**** Exercise data

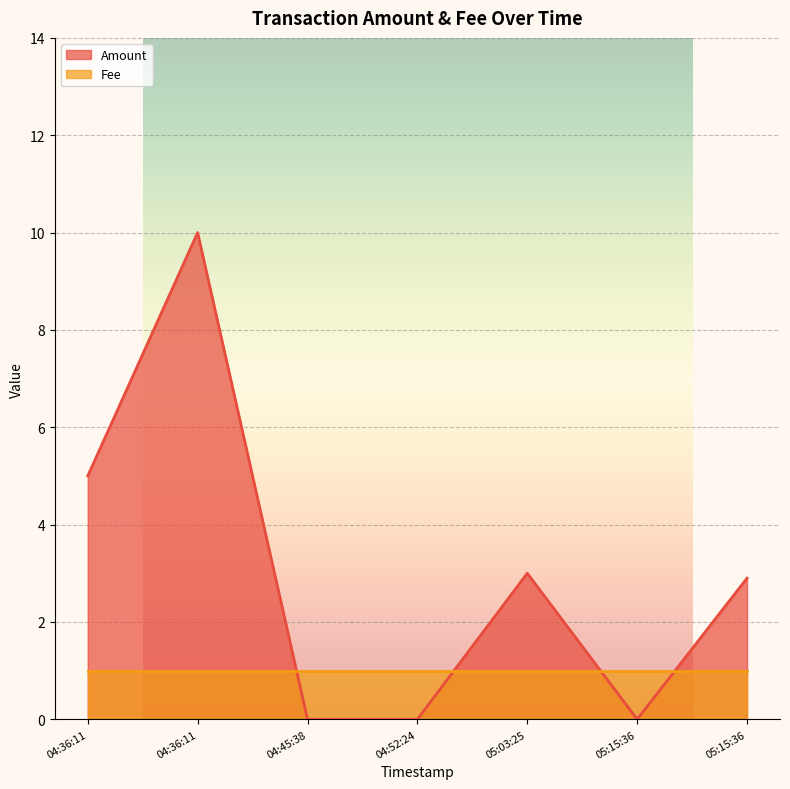

At 2016-08-31 04:52:24, list the series in order from largest to smallest.

Fee, Amount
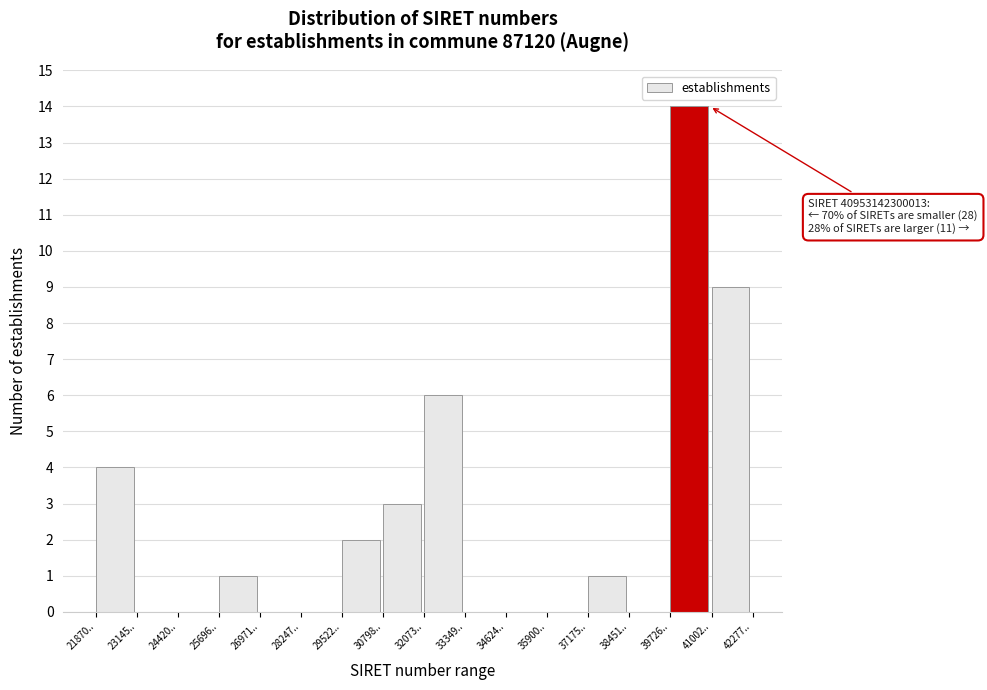

Reading left to right, extract all data points from this chart.

21870..=4	23145..=0	24420..=0	25696..=1	26971..=0	28247..=0	29522..=2	30798..=3	32073..=6	33349..=0	34624..=0	35900..=0	37175..=1	38451..=0	39726..=14	41002..=9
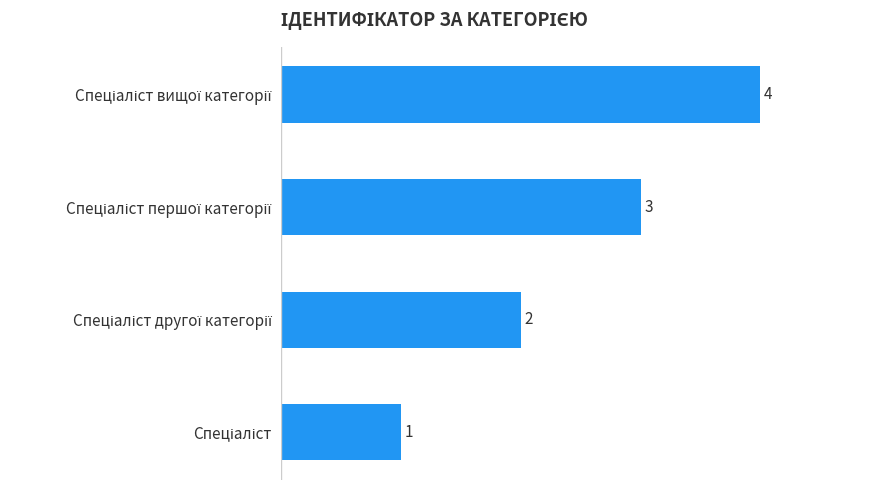

How many data points are less than 3?

2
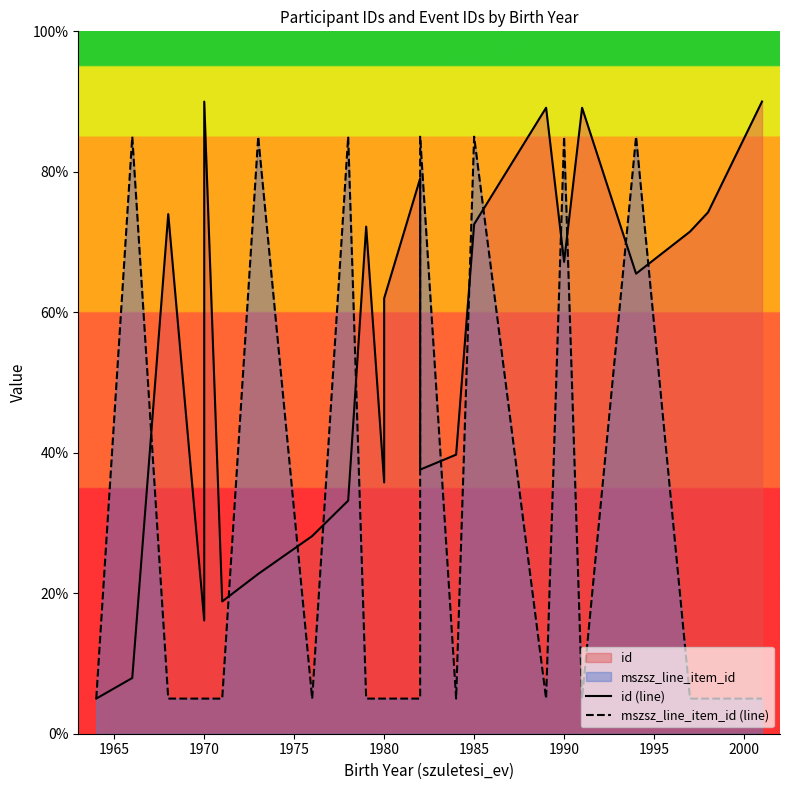

What is the minimum value for id (line)?

5.0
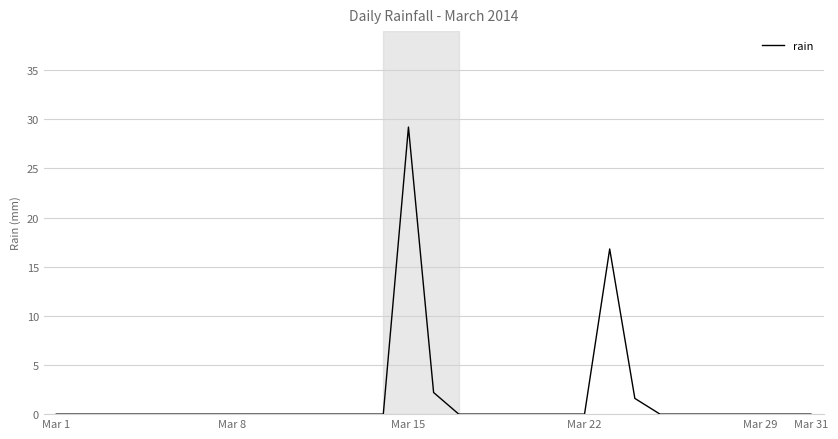

What is the greatest value displayed?

29.2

********

Task. Locate every line in the listing above that contains the string "value" and copy each such line in full. Case counts.

Your response.
What is the minimum value for id (line)?
What is the greatest value displayed?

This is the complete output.